Description of the task -> The records below must be reproduced exactly. Strip out the pictures.

Information given ->
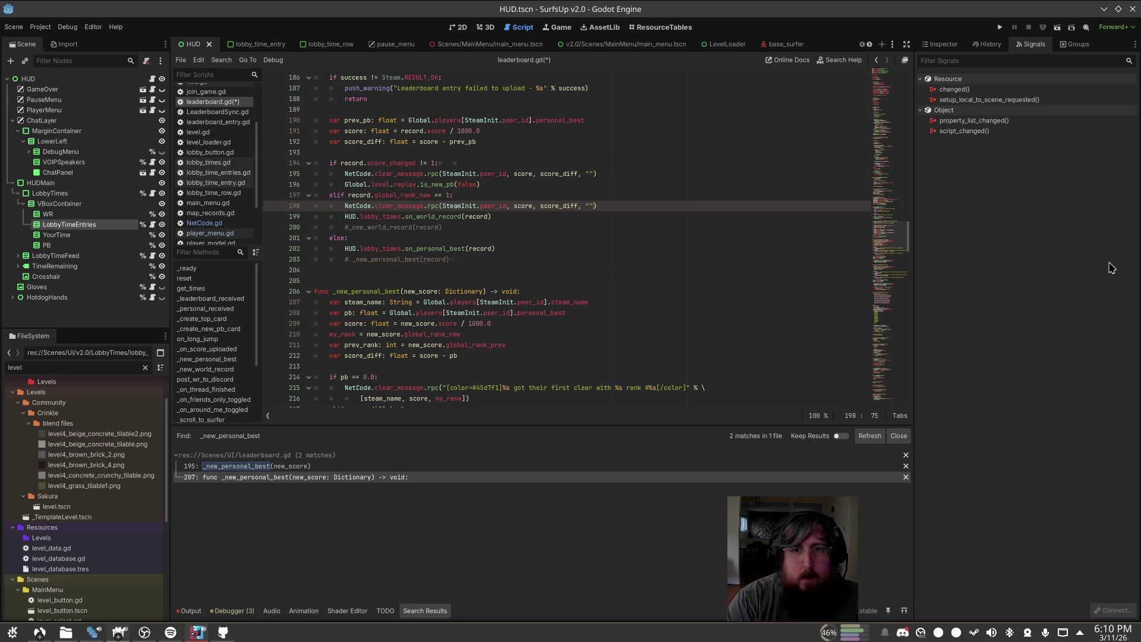
key("Down")
key("Down")
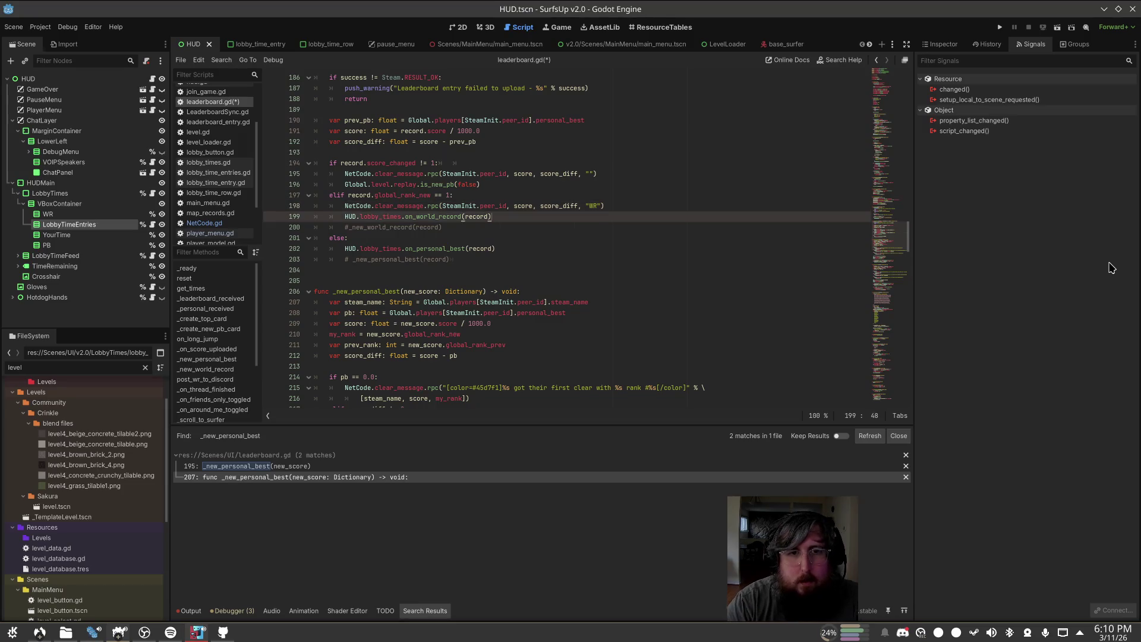
key("shift+Home")
key("BackSpace")
key("Home")
key("BackSpace")
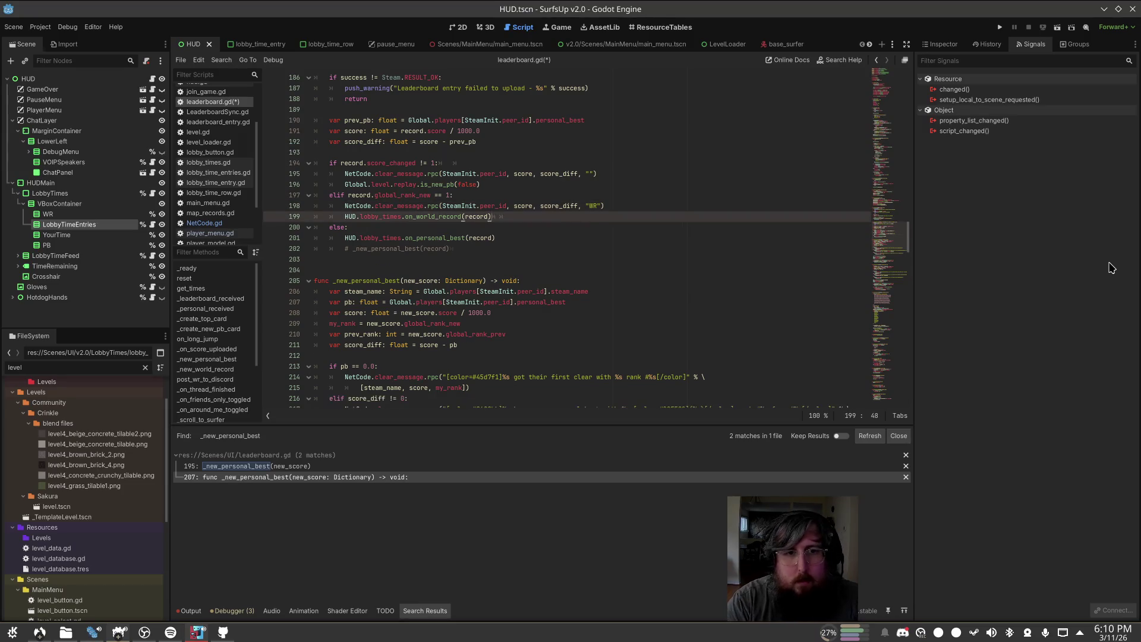
key("Down")
key("Down")
Step: Paste the clear_message call under else for "PB" and delete the commented _new_personal_best line
key("ctrl+v")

Written answer ->
key("Down")
key("Down")
key("shift+Home")
key("BackSpace")
key("Home")
key("BackSpace")
key("Down")
key("Down")
Step: Paste the clear_message call under else for "PB" and delete the commented _new_personal_best line
key("ctrl+v")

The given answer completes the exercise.